Nine games into the 2005 season, the Washington Nationals were 5-4 before playing their first game at RFK, a win against the Arizona Diamondbacks that featured a long home run by Vinny Castilla. Everywhere we looked, we saw promise and hope. Nine games into the 2006 season, the Nationals are 2-7, and could easily be 0-9 if they hadn't caught Billy Wagner and Roy Oswalt on bad days. And with only a few minor exceptions, individual players are playing up to their level of ability. Who is going to get hot and help the team? Brandon Watson is playing terribly, but we all expected that. Jose Guillen is cold but, based on his current physical limitations, no one was looking for a hot start. Where does the extra offense, the better pitching, going to come from?

Nowhere.

I'm afraid that while the Nationals aren't playing up to their potential, they're pretty darn close.

The Nationals are getting "dinked" to death.
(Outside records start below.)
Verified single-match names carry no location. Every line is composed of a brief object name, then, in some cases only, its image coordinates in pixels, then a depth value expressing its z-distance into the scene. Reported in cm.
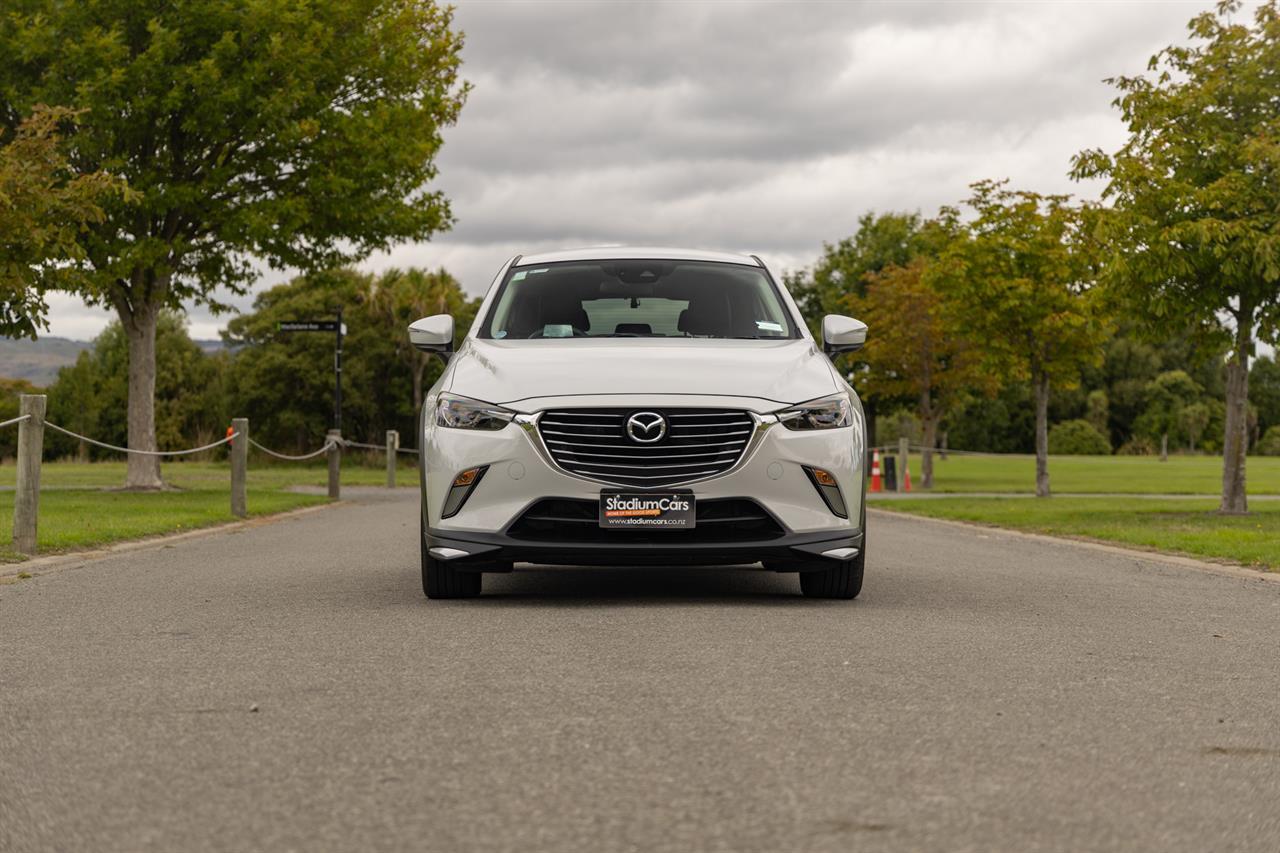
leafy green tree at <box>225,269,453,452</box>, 6144
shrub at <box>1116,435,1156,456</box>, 8756
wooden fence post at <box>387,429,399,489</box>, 3131
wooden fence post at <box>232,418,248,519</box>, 1755
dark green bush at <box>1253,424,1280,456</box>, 9475
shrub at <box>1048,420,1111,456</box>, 8825
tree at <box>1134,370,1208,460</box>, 8862
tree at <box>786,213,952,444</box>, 5319
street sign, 2352
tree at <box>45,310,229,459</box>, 7312
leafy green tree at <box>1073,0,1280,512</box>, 1730
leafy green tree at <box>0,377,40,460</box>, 7259
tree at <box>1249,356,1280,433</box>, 10969
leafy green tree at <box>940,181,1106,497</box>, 3003
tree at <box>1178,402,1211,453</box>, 8588
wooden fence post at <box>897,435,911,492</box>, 3316
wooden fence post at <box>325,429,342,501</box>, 2422
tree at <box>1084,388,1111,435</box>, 9306
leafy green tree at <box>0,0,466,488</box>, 2227
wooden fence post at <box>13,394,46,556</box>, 1087
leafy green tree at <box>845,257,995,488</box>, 3988
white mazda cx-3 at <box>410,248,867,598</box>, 749
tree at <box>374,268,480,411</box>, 5884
They aren't giving up 10 runs in an inning. They give up one in the third, another in the fourth, two in the 7th and one in the 8th. Suddenly, you look up at the scoreboard and the team is down 5-1 and that, as they say, is that.
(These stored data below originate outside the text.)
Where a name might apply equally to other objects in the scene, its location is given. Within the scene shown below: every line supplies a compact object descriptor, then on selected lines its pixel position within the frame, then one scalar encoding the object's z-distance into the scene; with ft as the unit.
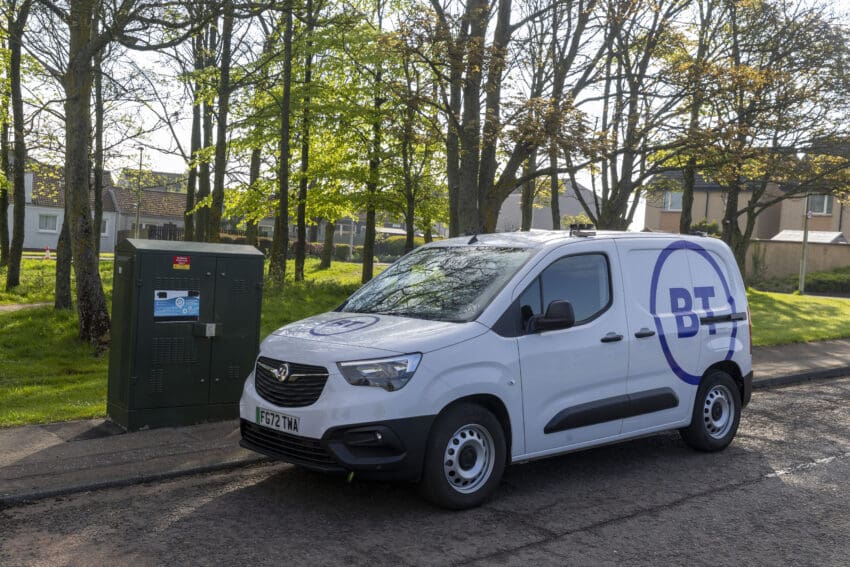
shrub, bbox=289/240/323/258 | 168.59
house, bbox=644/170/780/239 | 197.22
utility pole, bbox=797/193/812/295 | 117.91
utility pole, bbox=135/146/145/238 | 94.89
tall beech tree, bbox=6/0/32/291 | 71.41
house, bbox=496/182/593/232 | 268.56
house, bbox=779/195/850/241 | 197.84
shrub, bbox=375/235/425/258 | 186.43
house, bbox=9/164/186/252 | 191.83
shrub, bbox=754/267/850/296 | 134.72
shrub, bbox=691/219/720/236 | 168.04
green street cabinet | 25.34
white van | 18.29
The Mets won on Wednesday 3-1, beating the Nationals with their dinking stick. Pedro Martinez pitched well enough, but again, he didn't win; the Nationals lost. Jose Vidro continued his hot hitting with a long homer to right, but one home run a game just isn't going to cut it. Did RFK beat the Nationals? Well, I counted at least four, perhaps five balls that might have been home runs in most other parks. The Nationals loaded the bases with no one out, only to have Jose Vidro strikeout and Jose Guillen ground into a double play to end the threat. The season has been one of bad timing, bad calls, bad judgment and, generally, just plain bad.

The team has no electricity, and as a result, the fans are suffering from a power outage. 29,000+ fans filled 64% of RFK's seats last night.

They reminded me of the fans in the old "Tom Slick" cartoons that I watched on Saturday mornings when I was a kid. While Tom zoomed around the race track to beat the bad guys, the fans in the seats would join together in a very monotone "yay." Nats' fans keep waiting for something to cheer about, but eighteen innings later, there have been only two swings, two home runs, to excite them.

Eight hits in eighteen innings. Yay.

The Nationals have one more chance against the Mets, a day game on Thursday. Livan will try to give the Nats' fans something to cheer about when he takes the mound against Victor Zambrano. Sooner or later, the "bad" karma, or whatever it is that's sinking the guys, has to lift. And these dark days will be forgotten.

At least, I hope so.


Comments:
keep that "glass is half full" attitude -- they'll come back.
 
Glass? What glass.
 
I'm afraid that I've lowered my sights in terms of wins. I thought 75 was reasonable half way through spring training, but now, after injuries and poor play, I'm thinking more in the area of 67 wins.

Sad.
 
If Guillen is just in a slump we'll have better times ahead.
If he's done, I'd be real worried about hitting 70 wins.